Selected text:
[Start of section]

- Also known as: Canadian Short Stories
- Genre: anthology
- Country of origin: Canada
- Original language: English
- No. of seasons: 1
- No. of episodes: 13

Production
- Executive producer: Ronald Weyman
- Producer: David Peddie
- Running time: 30 minutes

Original release
- Network: CBC Television
- Release: 17 September – 10 December 1970

= Theatre Canada =

Theatre Canada, subtitled Canadian Short Stories, is a Canadian dramatic television series which aired on CBC Television in 1970.

==Premise==
This series adapted various Canadian fictional works for broadcast.

CBC management originally intended to combine this series with the experimental production Program X to form a common Theatre Canada series despite the radically different concepts of each production. However, the Dominion Drama Festival intended to rename itself Theatre Canada and objected to CBC's plan. Theatre Canada was subtitled Canadian Short Stories. This series aired Thursday evenings until December 1971 when its time slot began carrying Program X.

[End of section]

Records shown:

[Start of section]

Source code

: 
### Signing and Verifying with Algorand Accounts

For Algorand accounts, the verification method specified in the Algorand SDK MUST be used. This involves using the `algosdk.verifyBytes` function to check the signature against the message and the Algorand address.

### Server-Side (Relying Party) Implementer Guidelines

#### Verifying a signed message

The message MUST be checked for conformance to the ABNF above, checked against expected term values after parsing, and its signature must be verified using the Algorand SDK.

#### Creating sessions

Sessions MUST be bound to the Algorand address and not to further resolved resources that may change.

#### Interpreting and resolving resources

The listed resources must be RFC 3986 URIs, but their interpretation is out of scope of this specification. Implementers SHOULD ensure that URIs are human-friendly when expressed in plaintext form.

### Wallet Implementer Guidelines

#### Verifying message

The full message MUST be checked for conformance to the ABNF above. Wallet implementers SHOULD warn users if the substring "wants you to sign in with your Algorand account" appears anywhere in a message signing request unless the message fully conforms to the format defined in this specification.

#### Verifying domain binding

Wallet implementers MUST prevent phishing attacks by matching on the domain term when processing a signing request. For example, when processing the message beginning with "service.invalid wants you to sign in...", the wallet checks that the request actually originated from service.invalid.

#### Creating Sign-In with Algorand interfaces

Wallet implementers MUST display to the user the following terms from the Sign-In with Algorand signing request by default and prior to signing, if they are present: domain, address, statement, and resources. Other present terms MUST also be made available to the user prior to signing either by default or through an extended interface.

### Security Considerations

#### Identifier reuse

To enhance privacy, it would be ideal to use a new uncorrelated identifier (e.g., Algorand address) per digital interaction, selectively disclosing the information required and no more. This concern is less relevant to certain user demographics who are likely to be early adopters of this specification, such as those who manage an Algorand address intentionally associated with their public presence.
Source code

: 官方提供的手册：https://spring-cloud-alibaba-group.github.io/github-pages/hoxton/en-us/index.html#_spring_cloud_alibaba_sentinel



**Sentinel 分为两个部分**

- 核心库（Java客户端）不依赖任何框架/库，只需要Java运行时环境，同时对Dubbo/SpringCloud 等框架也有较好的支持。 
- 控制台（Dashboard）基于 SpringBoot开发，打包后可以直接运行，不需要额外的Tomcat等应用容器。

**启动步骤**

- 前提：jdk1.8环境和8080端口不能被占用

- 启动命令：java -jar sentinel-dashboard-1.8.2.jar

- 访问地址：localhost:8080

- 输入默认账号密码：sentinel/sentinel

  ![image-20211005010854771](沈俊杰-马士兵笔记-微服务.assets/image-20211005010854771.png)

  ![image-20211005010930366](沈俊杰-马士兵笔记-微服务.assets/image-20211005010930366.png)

[End of section]

Instruction:
According to the article on Theatre Canada, which organization objected to CBC's plan to combine the series with Program X under that name?

Result of this task:
The Dominion Drama Festival.